Augustine. Exposition on the Book of Psalms. Schaff, Philip (editor). New York: Christian Literature Publishing Co, 1886. Nicene and Post-Nicene Church Fathers: Series 1: Volume VIII. Re-published 2014, Catholic Way Publishing. Kindle electronic edition, ISBN-13: 978-1-78379-372-3.
“Psalm 119: Daleth"
Psalm 119:25-32 begins with the Psalmist in a very low place - on the pavement. Augustine sees this as a cry for rescue from earthly things (Augustine Psalms, loc. 339090, par. 25). He is clear that we expect a bodily resurrection. "For we shall not be without our bodies when we shall be for evermore with the Lord; but then because they will not be corruptible, nor will they weigh down our souls, if we view it strictly, we shall not cleave unto them, but they rather unto us, and we unto God" (Augustine Psalms, loc. 339095, par. 26).

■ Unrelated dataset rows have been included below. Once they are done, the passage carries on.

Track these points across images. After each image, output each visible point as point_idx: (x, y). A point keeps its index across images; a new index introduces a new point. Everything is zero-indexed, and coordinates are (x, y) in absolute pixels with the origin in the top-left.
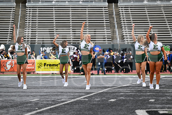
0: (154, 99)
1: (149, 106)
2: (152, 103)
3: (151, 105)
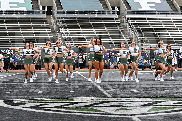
0: (10, 91)
1: (6, 97)
2: (8, 94)
3: (7, 96)
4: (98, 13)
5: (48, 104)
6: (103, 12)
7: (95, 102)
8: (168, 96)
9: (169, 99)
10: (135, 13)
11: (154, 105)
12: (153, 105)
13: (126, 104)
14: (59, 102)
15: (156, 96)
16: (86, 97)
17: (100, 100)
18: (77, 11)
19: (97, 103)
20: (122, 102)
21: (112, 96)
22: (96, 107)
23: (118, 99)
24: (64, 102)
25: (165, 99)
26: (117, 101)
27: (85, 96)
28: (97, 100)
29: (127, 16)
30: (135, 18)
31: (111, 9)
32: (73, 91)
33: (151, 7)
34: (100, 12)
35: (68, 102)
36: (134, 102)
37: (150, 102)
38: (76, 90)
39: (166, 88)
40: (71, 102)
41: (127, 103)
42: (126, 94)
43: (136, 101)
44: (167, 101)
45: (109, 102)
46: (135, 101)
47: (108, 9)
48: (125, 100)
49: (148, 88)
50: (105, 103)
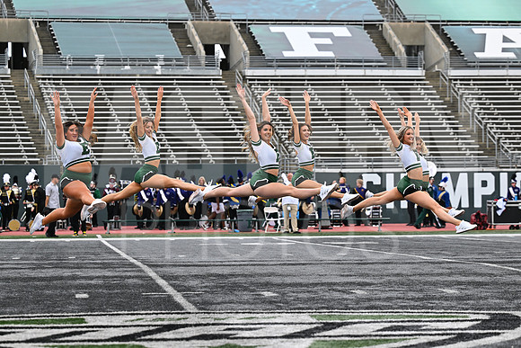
4: (163, 63)
5: (10, 333)
6: (177, 60)
7: (149, 326)
8: (362, 308)
9: (366, 317)
10: (274, 63)
11: (320, 334)
12: (318, 334)
13: (239, 332)
14: (43, 326)
15: (327, 308)
16: (123, 312)
17: (163, 320)
18: (102, 56)
19: (154, 328)
20: (226, 327)
21: (200, 309)
22: (151, 340)
23: (216, 316)
24: (55, 328)
25: (354, 317)
26: (213, 324)
27: (120, 310)
28: (154, 320)
29: (249, 72)
30: (272, 80)
31: (203, 52)
32: (85, 293)
33: (320, 47)
34: (170, 60)
35: (67, 327)
36: (262, 326)
37: (308, 327)
38: (92, 290)
39: (359, 284)
40: (77, 327)
41: (242, 329)
42: (240, 303)
43: (268, 324)
44: (360, 323)
45: (191, 326)
46: (265, 324)
47: (194, 53)
48: (236, 319)
49: (306, 285)
50: (177, 328)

Verse 26 shows that the Psalmist's ways require confession, but that God is able to hear and change us. Augustine takes this change to be not only in but in deeds as well (Augustine Psalms, loc. 339099, par. 27). This is the heart of the meaning of verse 27, where the Psalmist asks for instruction. There is an understanding that instruction results in action.
Augustine recognizes that verse 29 draws a distinction between works and faith, calling it "the law of works" and "the law of faith" (Augustine Psalms, loc. 339111, par. 29). In the law of faith we believe and we receive God's promises. This concept makes sense of verses 30-31. It is the "law of faith" which makes God able to "pity me" (Augustine Psalms, loc. 339115, par. 30). This is the hope Augustine finds in God's law.